Let me give you some examples:

In your case, one could either say:

  • I really wish I was in the front of this line, or
  • I wish I was in the front of this line but I feel good for the person who is the first in line.

or

  • I wish I was getting the hourly wage my friend was getting at a competitor's workplace, or
  • I feel good that my friend is getting a very good hourly wage where he is working even though it is more then what I am getting.

A related word is envy. An EWTN priest made the distinction between coveting and envying this way:

The difference between the two is that covetousness is the distortion of the emotion of desire, while envy is a distortion of the emotion of sadness.
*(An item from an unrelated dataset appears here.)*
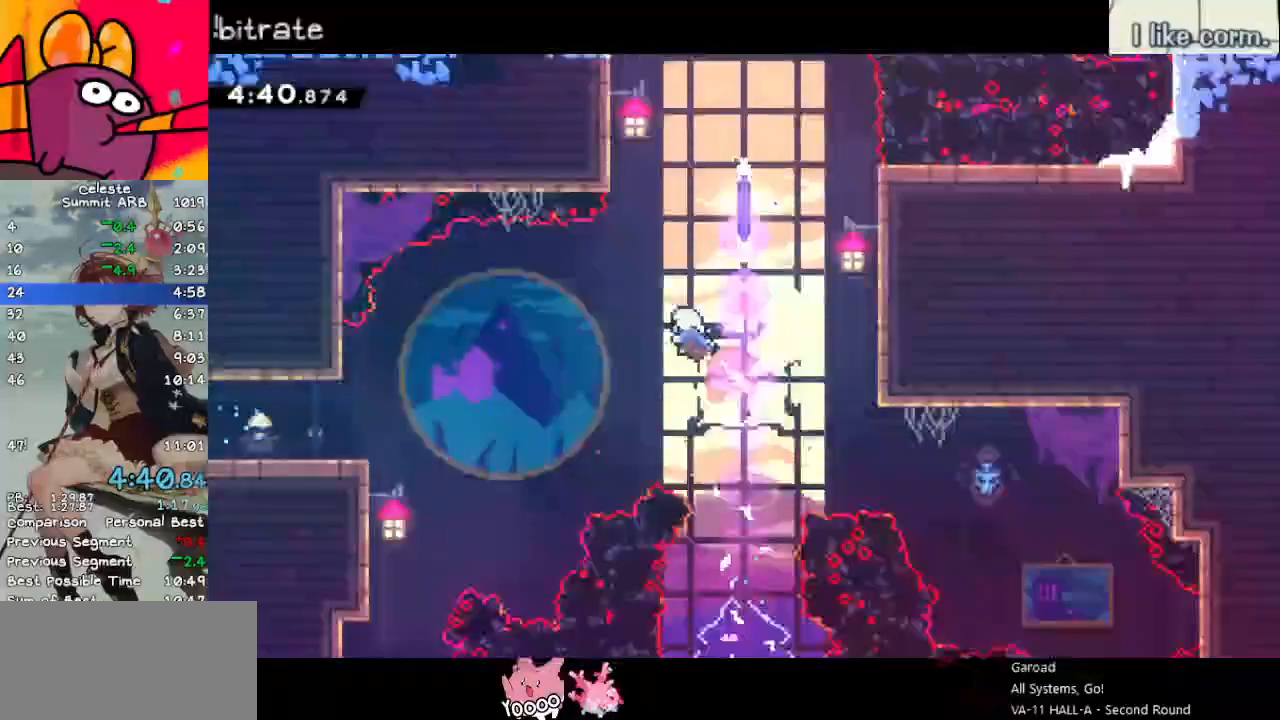
{"keys": ["jump", "left", "right", "up"], "events": [[117, "dash", "up"], [117, "left", "up"], [167, "dash", "down"], [417, "dash", "up"], [417, "left", "down"], [450, "jump", "down"], [500, "right", "down"]]}
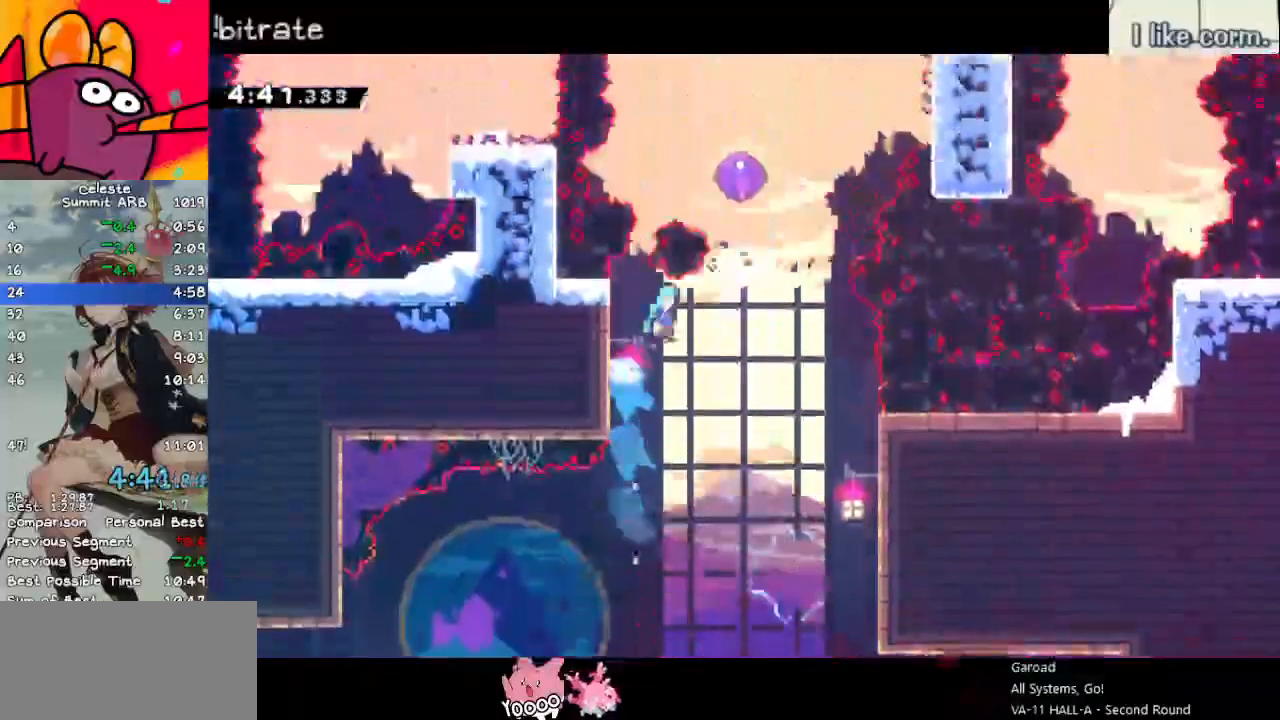
{"keys": ["left"], "events": [[50, "left", "up"], [233, "left", "down"], [283, "right", "up"], [333, "up", "up"], [383, "jump", "up"]]}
Covetousness or greed is excessive desire, while envy is sadness about the goodness of others.

(Fr. Stephen F. Torraco)

The Catechism may help too:

I. The Disorder of Covetous Desires

That's my two cents. My colleague may have more to add.

Mike

John replied:

William —

I would actually say that while the situation you describe could, under some circumstances, be coveting . . . in most cases it is not.

The desire to be in a better situation or to have something is not, by itself, coveting. It's when that desire is distorted and obsessive that it becomes coveting.

The normal desire to better oneself and to better one's situation is a positive motivator to do better, to improve, and to achieve. Likewise being stuck at the end of the line and desiring to be in the front of the line, should motivate you to show up earlier next time.

It really depends on how much you dwell on it and the thoughts you actively and willingly entertain as a result of your desire.

If you start to willingly resent the person in the front of the line . . . or that sort of thing . . . now you are crossing the line into coveting.